On Monday, the Third Court of Appeals of Texas upheld a lower court ruling that rejected the defense’s argument, but Mr. Foster’s lawyers said they would take their challenge to the State Supreme Court. Mr. Foster’s lawyers have also asked Gov. Rick Perry for a 30-day reprieve to allow more time to examine evidence. The story of Mr. Foster, a former sergeant first class, has been full of twists since he was arrested in the 2002 murder of Ms. Pal.
In January, again, just hours before he was to be executed — he had eaten his final meal — the Supreme Court stayed the execution to examine an appeal by his lawyers.
The appeal claimed that Mr. Foster’s trial lawyers had erred by not calling a blood spatter expert to challenge a police detective’s testimony about Mr. Foster’s role in the killing. The appeal was ultimately rejected.
Mr. Foster and his roommate, Sheldon Ward, were convicted of murdering Ms. Pal on the night before Valentine’s Day in 2002. Her nude body was found in a creek bed in a wooded area the next morning. She had been shot once in the head.

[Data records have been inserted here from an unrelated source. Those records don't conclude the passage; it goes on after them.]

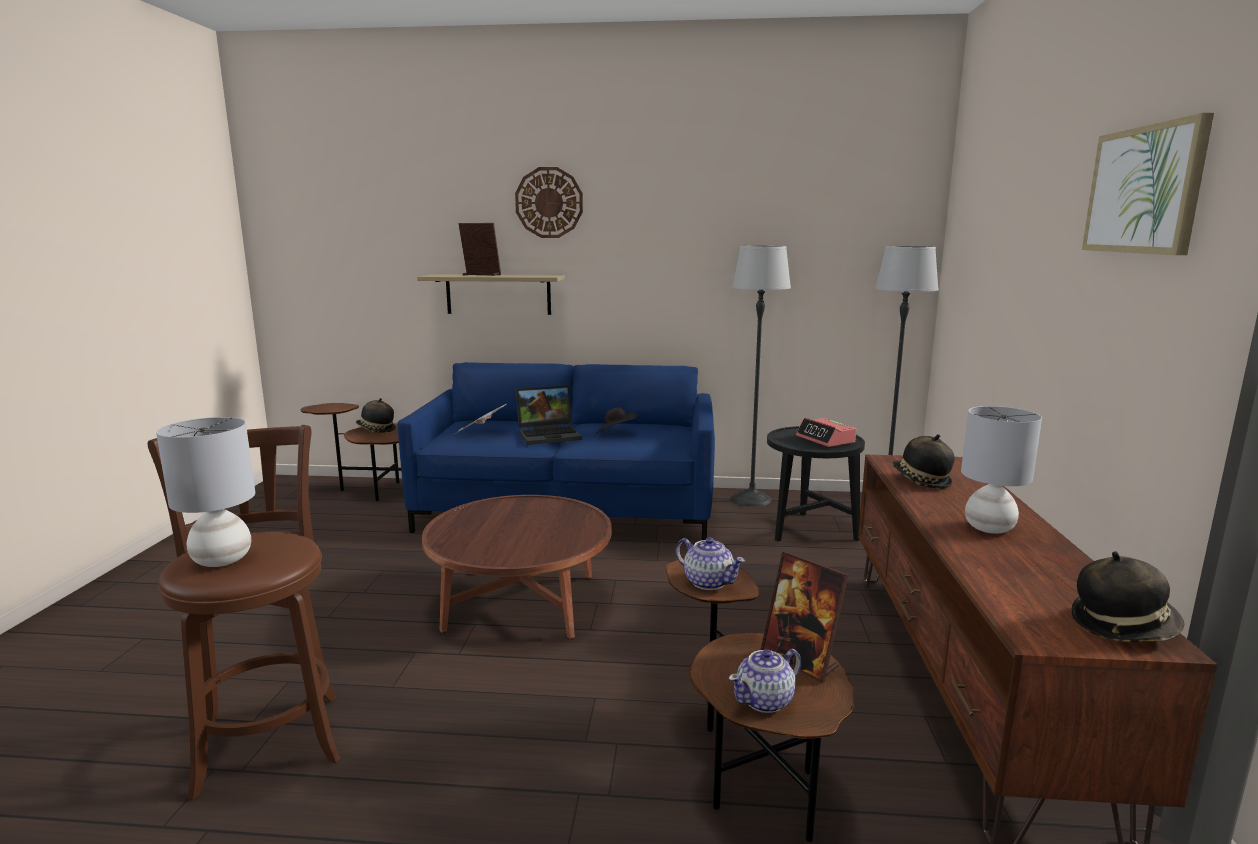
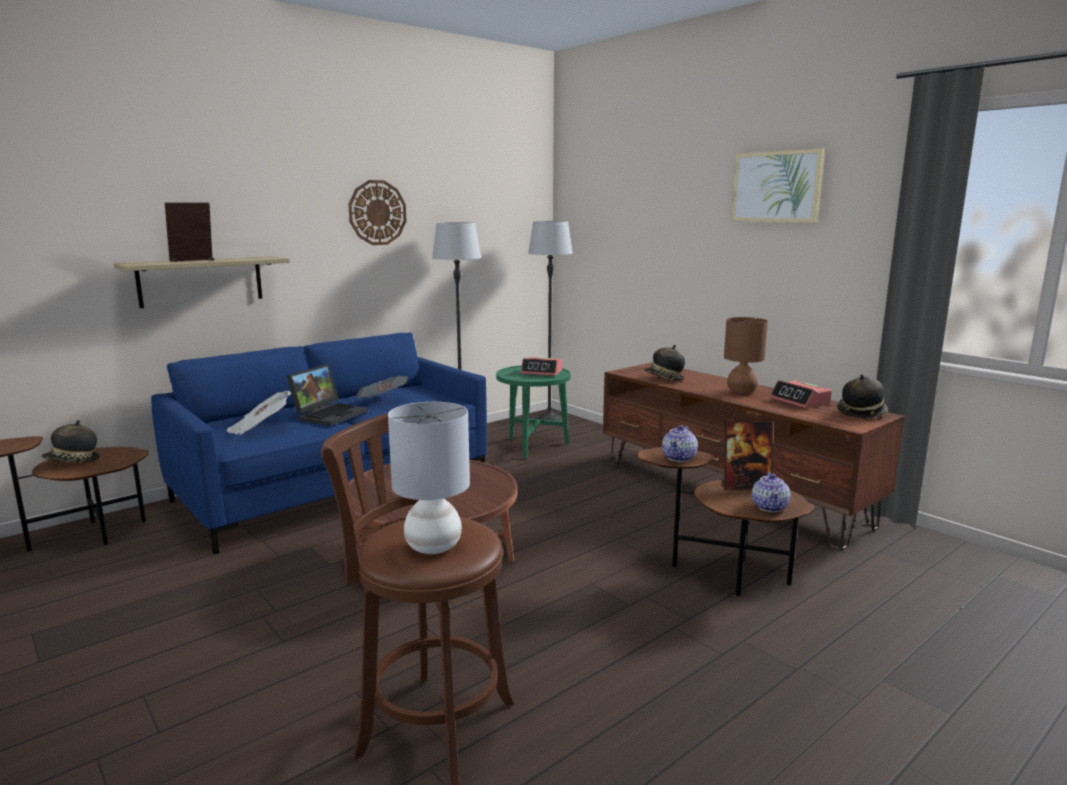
camera: 45 degrees left, 0 degrees up
wall clock [515,167,583,238] -> wall clock moved to [348,180,406,245]
black hat [595,407,638,434] -> newspaper [356,376,408,398]
teapot [676,537,745,590] -> teapot turned 120 degrees clockwise [662,425,698,462]
black side table [767,426,865,541] -> green side table [496,365,571,459]
grey table lamp [961,406,1042,534] -> brown table lamp [724,317,768,394]
none -> alarm clock [770,380,832,409]

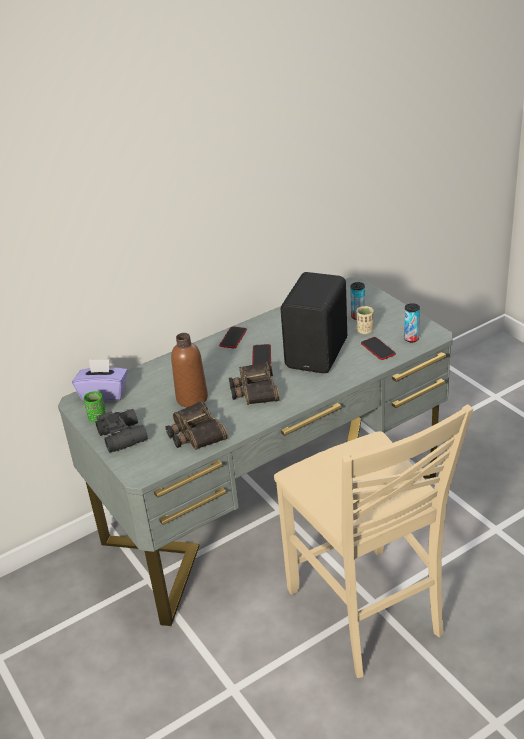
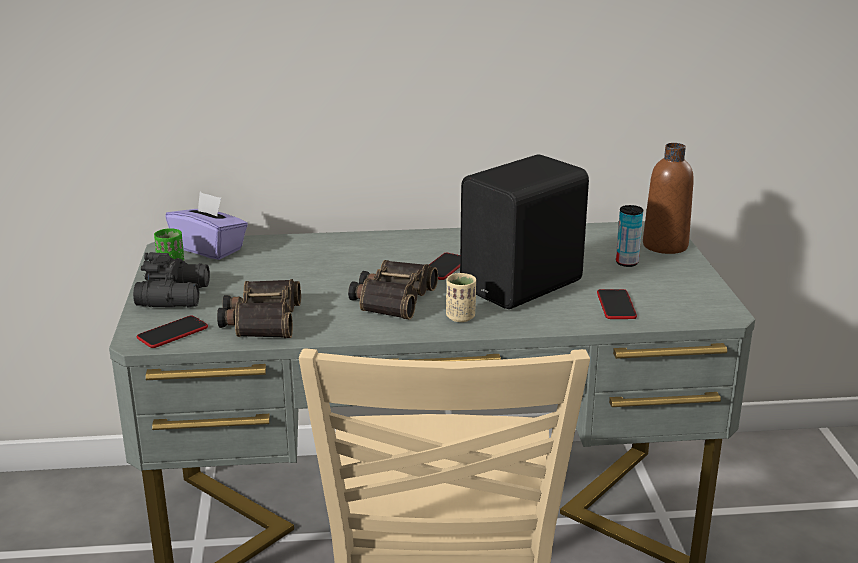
camera: 25 degrees right, 10 degrees down
brown bottle [171,333,208,407] -> brown bottle moved to [643,143,694,254]
phone [219,326,247,348] -> phone moved to [137,315,208,348]
beige cup [357,306,374,334] -> beige cup moved to [446,273,476,322]
can [404,303,420,342] -> none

The two had met Ms. Pal at Fat Albert’s bar in Fort Worth. Witnesses said the three had chatted there, and that as Ms. Pal drove away, the two men followed in Mr. Foster’s truck.
Mr. Ward, who was 30 when he died of a brain tumor last year, had been one of the people Mr. Foster helped recruit into the Army. Prosecutors say that Mr. Ward pulled the trigger, but that Mr. Foster assisted him, including helping him dump Ms. Pal’s body.

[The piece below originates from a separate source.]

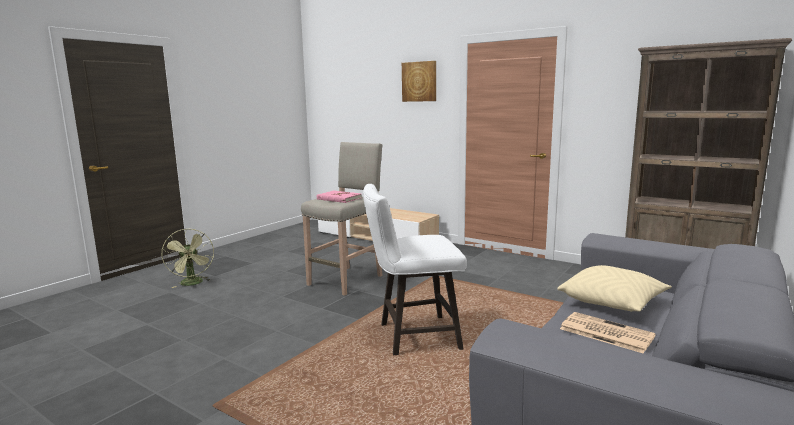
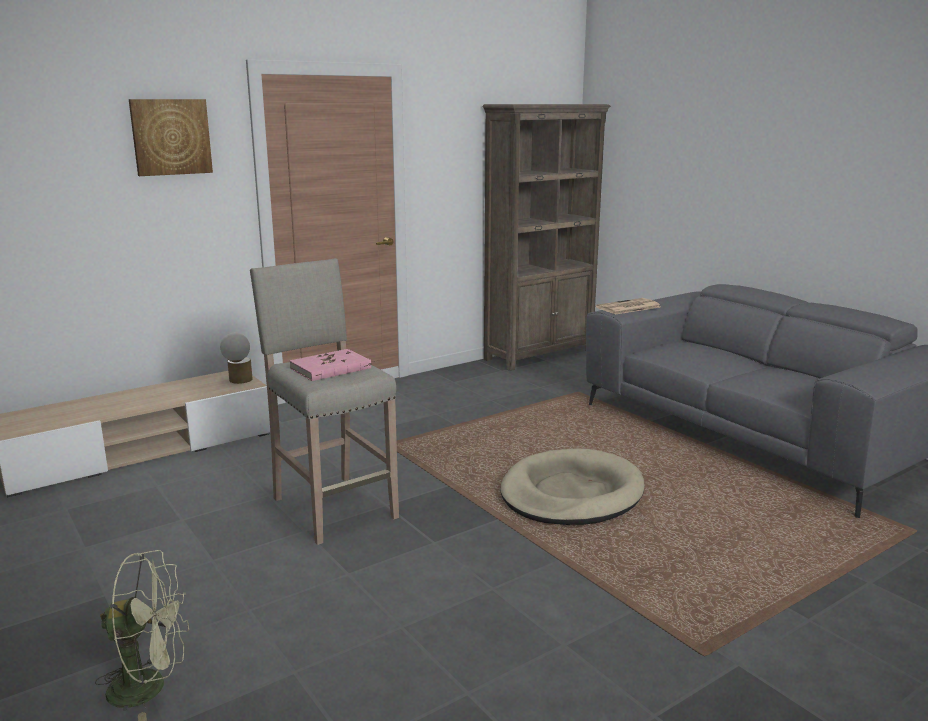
camera: 70 degrees left, 5 degrees up
white stool [363,184,467,355] -> beige dog bed [500,448,644,525]
beige pillow [557,265,672,312] -> none
newspaper [560,312,656,353] -> newspaper moved to [596,298,660,315]
none -> table lamp [220,333,253,384]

Mr. Foster has said he had taken sleeping pills and was passed out at the time of Ms. Pal’s death.
In a statement on a Facebook page created for him, Mr. Foster has written: “I was convicted February 2004, and am now on death row waiting to die for a crime another man has confessed to. I am not a rich man nor was my family able to hire the proper lawyers willing to fight and prove my innocence. I do enjoy writing people, so if you’d like to write please do. I would also like to ask those who pray, please add me to your prayer list.”